Chris Anderson Is Perennially in Search of Innovative Ways to Inspire Mankind Through the Ted Platform.
If you ask TED curator Chris Anderson about his favourite TED talk, he instantly says that some of his favourite talks are yet to come into the public domain. Anderson is referring to the Hindi version of TED Talks, scheduled to be aired on Star Plus later this month. It is the first time TED Talks will be in a language other than English. And Anderson is excited. He has been personally involved in not just the selection of speakers, but also in speaker rehearsals to ensure that they present the most transformational ideas. “There are some amazing talks coming up,” he says.

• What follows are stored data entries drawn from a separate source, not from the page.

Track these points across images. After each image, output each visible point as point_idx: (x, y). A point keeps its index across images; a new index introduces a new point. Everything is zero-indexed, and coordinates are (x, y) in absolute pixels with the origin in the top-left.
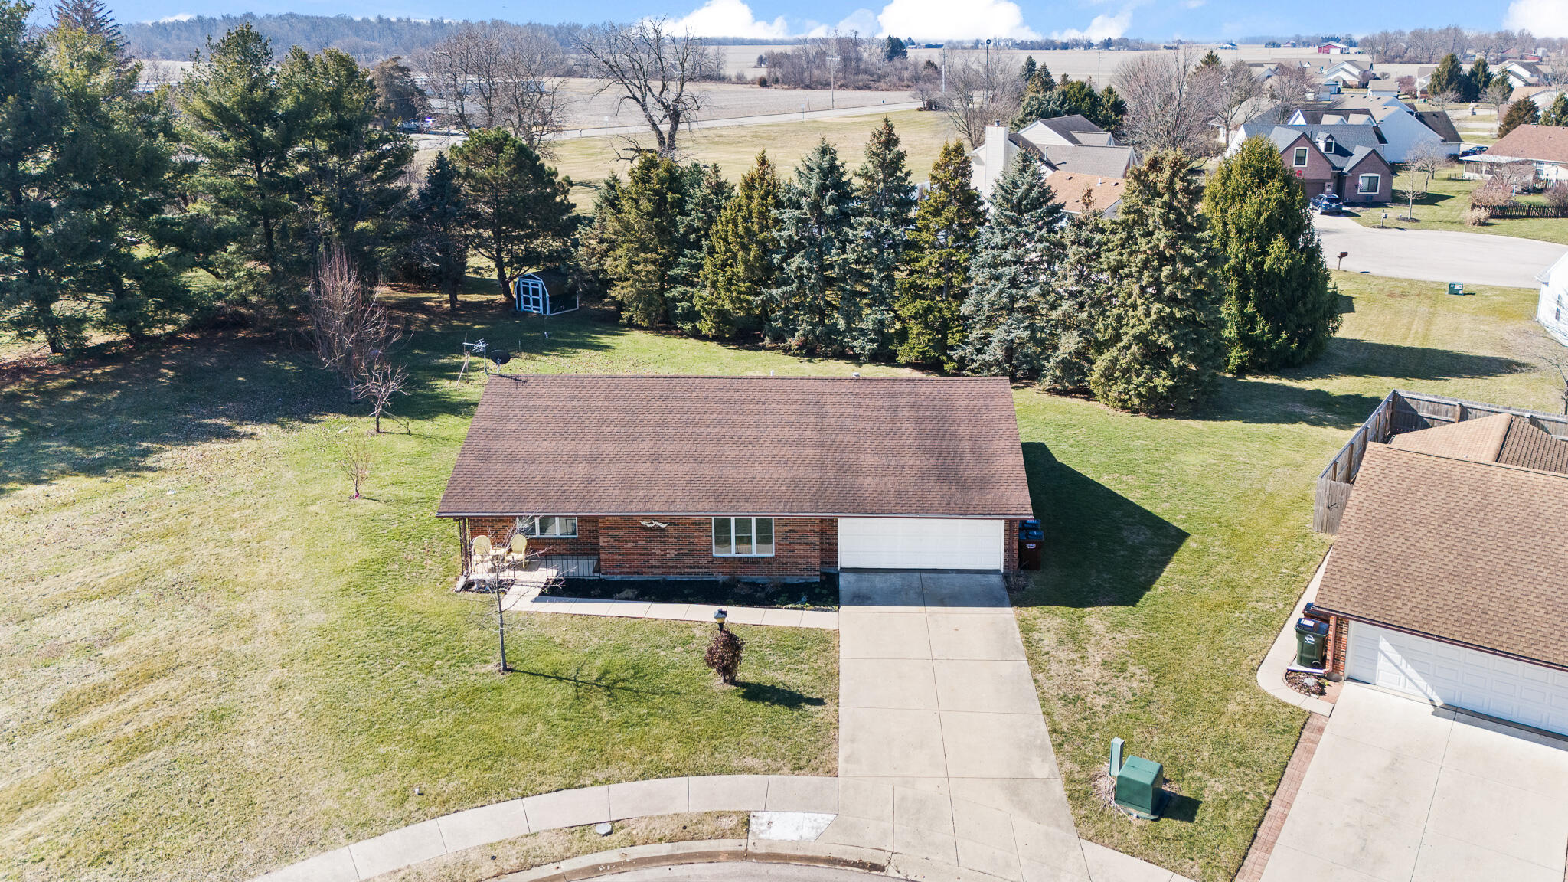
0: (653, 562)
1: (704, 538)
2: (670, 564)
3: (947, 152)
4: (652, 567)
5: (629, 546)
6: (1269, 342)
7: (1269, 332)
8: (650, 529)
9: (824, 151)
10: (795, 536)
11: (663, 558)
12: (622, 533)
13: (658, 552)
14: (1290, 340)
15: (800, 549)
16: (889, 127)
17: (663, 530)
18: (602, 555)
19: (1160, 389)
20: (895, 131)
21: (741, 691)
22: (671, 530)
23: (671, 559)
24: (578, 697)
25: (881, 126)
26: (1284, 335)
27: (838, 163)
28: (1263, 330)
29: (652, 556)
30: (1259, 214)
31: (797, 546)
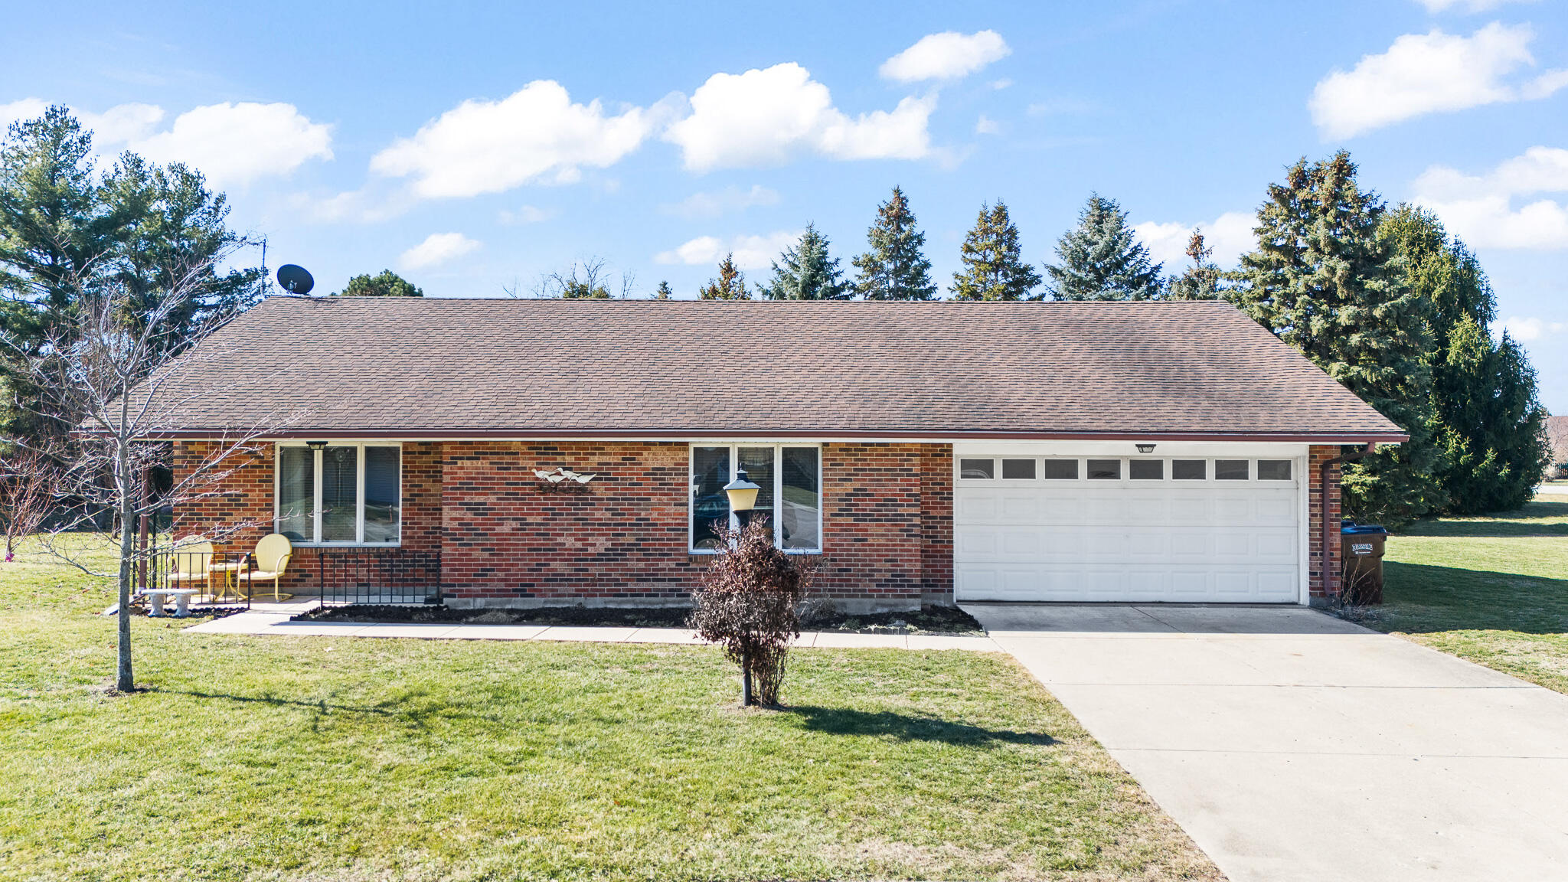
0: (559, 566)
1: (672, 509)
2: (595, 570)
3: (984, 217)
4: (557, 578)
5: (507, 527)
6: (1468, 468)
7: (1468, 451)
8: (554, 488)
9: (812, 241)
10: (869, 506)
11: (580, 557)
12: (493, 499)
13: (570, 542)
14: (1499, 461)
15: (877, 534)
16: (902, 201)
17: (582, 489)
18: (446, 550)
19: (1356, 489)
20: (910, 206)
21: (801, 720)
22: (600, 491)
23: (598, 558)
24: (315, 728)
25: (890, 198)
26: (1491, 454)
27: (830, 259)
28: (1459, 448)
29: (555, 551)
30: (1428, 291)
31: (872, 528)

Those who might have imagined that the brain behind the popular TED Talks show would be, like most media personalities, flamboyant, and overtly outspoken, are seriously mistaken. The 60-year-old TED curator, once a journalist, comes across as a shy person. Most of us watch a TED talk not just for inspirational ideas but also to lift our spirits on days when everything has gone wrong. Anderson is, in many ways, TED personified. His first advice to anyone who is new to TED is to type ‘happiness’ and start watching what comes by. “The talks that have changed me most are about happiness,” he says.
His favourite advice on happiness is what was offered by American philosopher Dan Dennett, who, in a TED talk, said that the secret to happiness is finding something bigger than you are. Anderson claims he is working for that. As you engage in a conversation with him, he comes across as a warm and charming person whose single-minded goal is to bring about change in the world and inspire people to live life differently through TED.
This trait of giving back to society, in his case, through public speaking, is something he has inherited from his doctor parents, who spent a large part of their lives in India, Afghanistan, and Pakistan, doing eye surgeries free of cost.